**EXCERPT PROVIDED**:
SHARON MCNIGHT is a real pro. I always look forward to her shows. I once saw her give a performance when she had a bad case of the flu and could barely sing. She was still great! She's also a long time member of Cabaret West.
FUNNY MISHAP: I played the role of Widow Corney in a production of OLIVER. At the end of the song, "I Shall Scream," Mr. Bumble--who is seated--and I are on opposite sides of the stage. When I got to the last "SCREAM" in the song, I was supposed to run full speed across the stage, jump onto his lap and give him a big kiss on the lips. Well...as I jumped and kissed him, the chair broke from under him and we both went down in a heap! EVERYbody was laughing (even US) and the laughter continued for, I swear, a full five minutes! We definitely STOPPED the show!
Posted by Donna - Cabaret West @ 11/26/2002 11:12 AM PST
Yes I heard the Alberghetti story as well.
Well....I was playing Tony Wendice in Dial M. It is the second scene of the first act. I have sent my wife to the theatre with her former lover and am blackmailing a man into murdering my wife. I am thinking that the audience is into this scene more than they have EVER been, when I sit down on the couch, see a flash of blue, and realize my fly has been open since the beginning of the play. And I am the LAST person in the building to know.
And there is MILES of exposition to go. I stand up, make a short excuse, and walk through the door to the "bedroom" - and just as I am adjusting my dignity - the other acting thinking I was adjusting the blocking opens the door to continue the scene.
We do finish the scene, the play, and the season. But the mere mention of it still makes me XYZ.
Posted by Jrand55 @ 11/26/2002 11:13 AM PST
"acting" = "actor"
Lisa Marie and Nic have split.
Posted by Jrand55 @ 11/26/2002 11:14 AM PST
Donna---
The show you saw was a different Jolson show. There are three or four floating around. This one was written by Hanan and features Hanan as Jolson and two others each playing a number of roles. It's all the classic Jolson songs.

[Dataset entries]
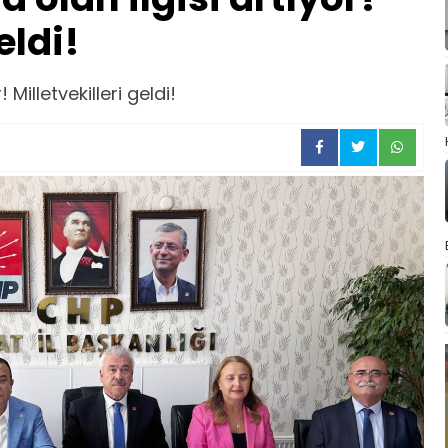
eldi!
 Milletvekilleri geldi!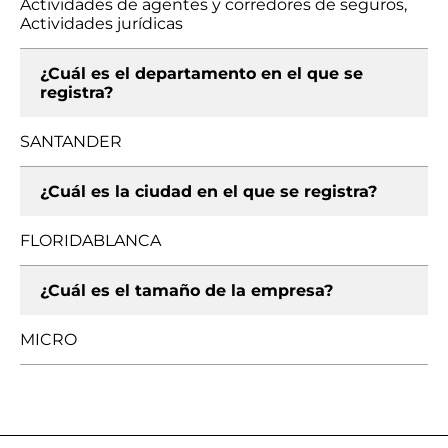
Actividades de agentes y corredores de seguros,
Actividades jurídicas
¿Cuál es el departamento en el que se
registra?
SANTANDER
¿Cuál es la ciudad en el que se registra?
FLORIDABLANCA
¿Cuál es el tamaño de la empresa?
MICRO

...

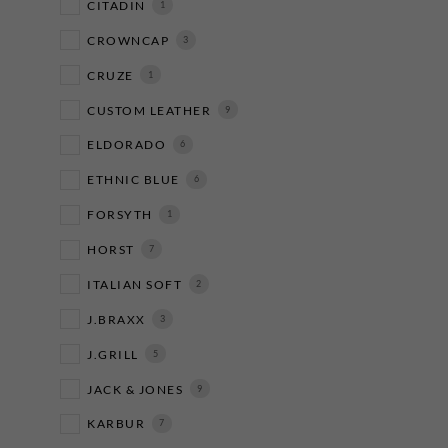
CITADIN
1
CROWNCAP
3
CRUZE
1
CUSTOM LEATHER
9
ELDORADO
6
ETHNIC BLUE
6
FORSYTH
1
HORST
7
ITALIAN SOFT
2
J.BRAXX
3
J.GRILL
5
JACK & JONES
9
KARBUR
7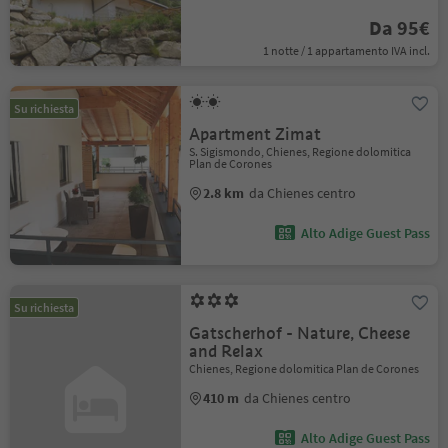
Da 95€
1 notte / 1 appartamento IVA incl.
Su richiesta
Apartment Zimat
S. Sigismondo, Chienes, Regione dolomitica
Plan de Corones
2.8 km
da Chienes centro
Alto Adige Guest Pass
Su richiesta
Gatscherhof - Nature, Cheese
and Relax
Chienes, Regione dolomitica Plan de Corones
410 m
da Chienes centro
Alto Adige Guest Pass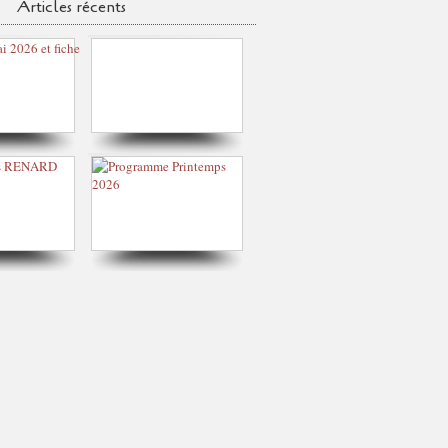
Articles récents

**EXERCISE REQUIREMENTS**:
1/ Answer these questions about the theater forum posts:
(a) What role did the poster play in the production of OLIVER?
(b) What role was being played in Dial M?
(c) Who wrote the Jolson show described in the last post?
2/ List every stage character named in the theater forum posts.
3/ From the theater forum posts, write out the passage from "FUNNY MISHAP: I" up to and including "STOPPED the show!".

**EXERCISE ANSWERS**:
1/
(a) Widow Corney
(b) Tony Wendice
(c) Hanan

2/
Widow Corney
Mr. Bumble
Tony Wendice
Jolson

3/
FUNNY MISHAP: I played the role of Widow Corney in a production of OLIVER. At the end of the song, "I Shall Scream," Mr. Bumble--who is seated--and I are on opposite sides of the stage. When I got to the last "SCREAM" in the song, I was supposed to run full speed across the stage, jump onto his lap and give him a big kiss on the lips. Well...as I jumped and kissed him, the chair broke from under him and we both went down in a heap! EVERYbody was laughing (even US) and the laughter continued for, I swear, a full five minutes! We definitely STOPPED the show!